Jane K. Winn, Globalization and Standards: The Logic of Two-Level Game, 5 I/S: J. L. & Pol'y for Info. Soc'y 185 (2009), https://digitalcommons.law.uw.edu/faculty-articles/156
I/S: Journal of Law & Policy for the Information Society
European Union, information and communication technology, standard setting organizations, standards
The emergence of a global information architecture has fueled regulatory competition among nations and regions to set information and communication technology (“ICT”) standards. Such regulatory competition can be thought of as a two level game: level one is competition to set ICT standards within a nation or region; level two is competition to set the global ICT standards with reference to local standards.
The United States and the European Union are global leaders in setting ICT standards, and compete to set global ICT standards based on different local regulatory cultures: the U.S. is a “liberal market economy” (“LME”) within which informal standard developing processes are perceived as legitimate, while formal standard developing processes are perceived as legitimate within the “coordinated market economies” (“CME”) that tend to dominate EU regulation.
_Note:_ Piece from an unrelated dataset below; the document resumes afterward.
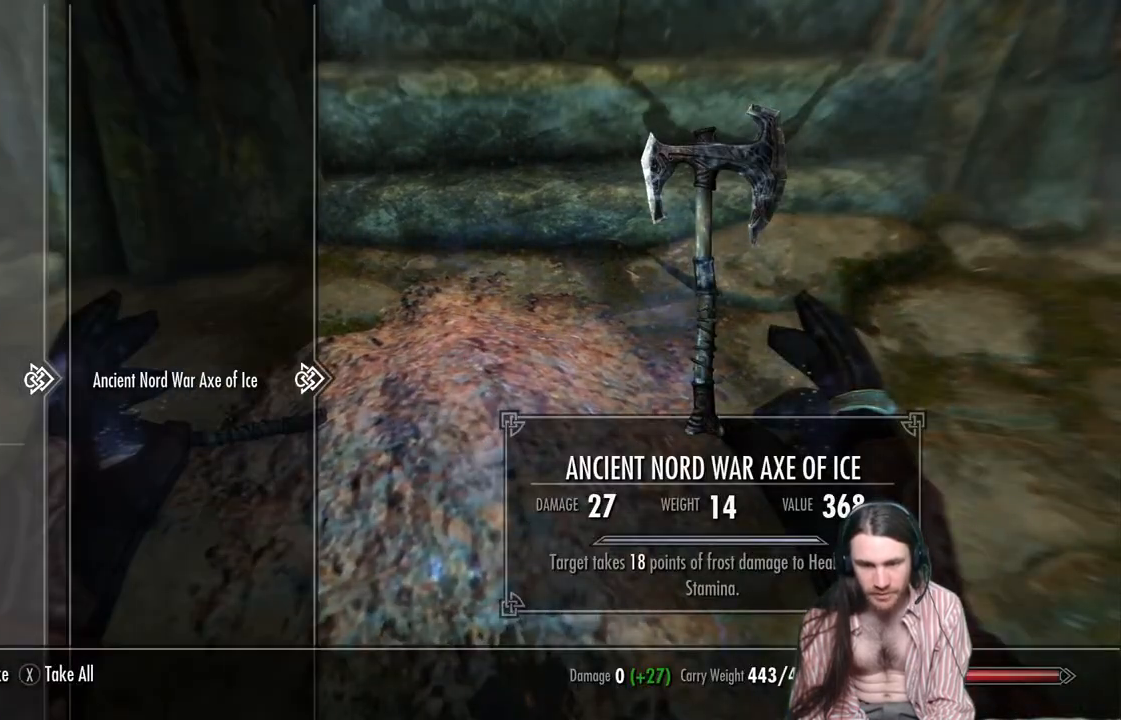
{"buttons": [], "left_stick": "center", "right_stick": "up", "events": [[83, "B", "up"], [267, "right_stick", "up"]]}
In recent decades, informal ICT standard setting organizations (“SDOs”) known as consortia, which are more narrowly focused and less transparent than traditional SDOs have emerged in the U.S. and have come to dominate global ICT regulatory competition. Standards for Radio Frequency Identifiers (“RFID”) provide an example that illustrates this trend.
EU regulators now are considering what changes may be needed in the EU system of harmonizing standards and EU regulation in order to reverse this trend. If EU regulators succeed in engaging with selected ICT standards consortia, this might permit CME regulation to prevail over LME regulation in competition to set global ICT standards.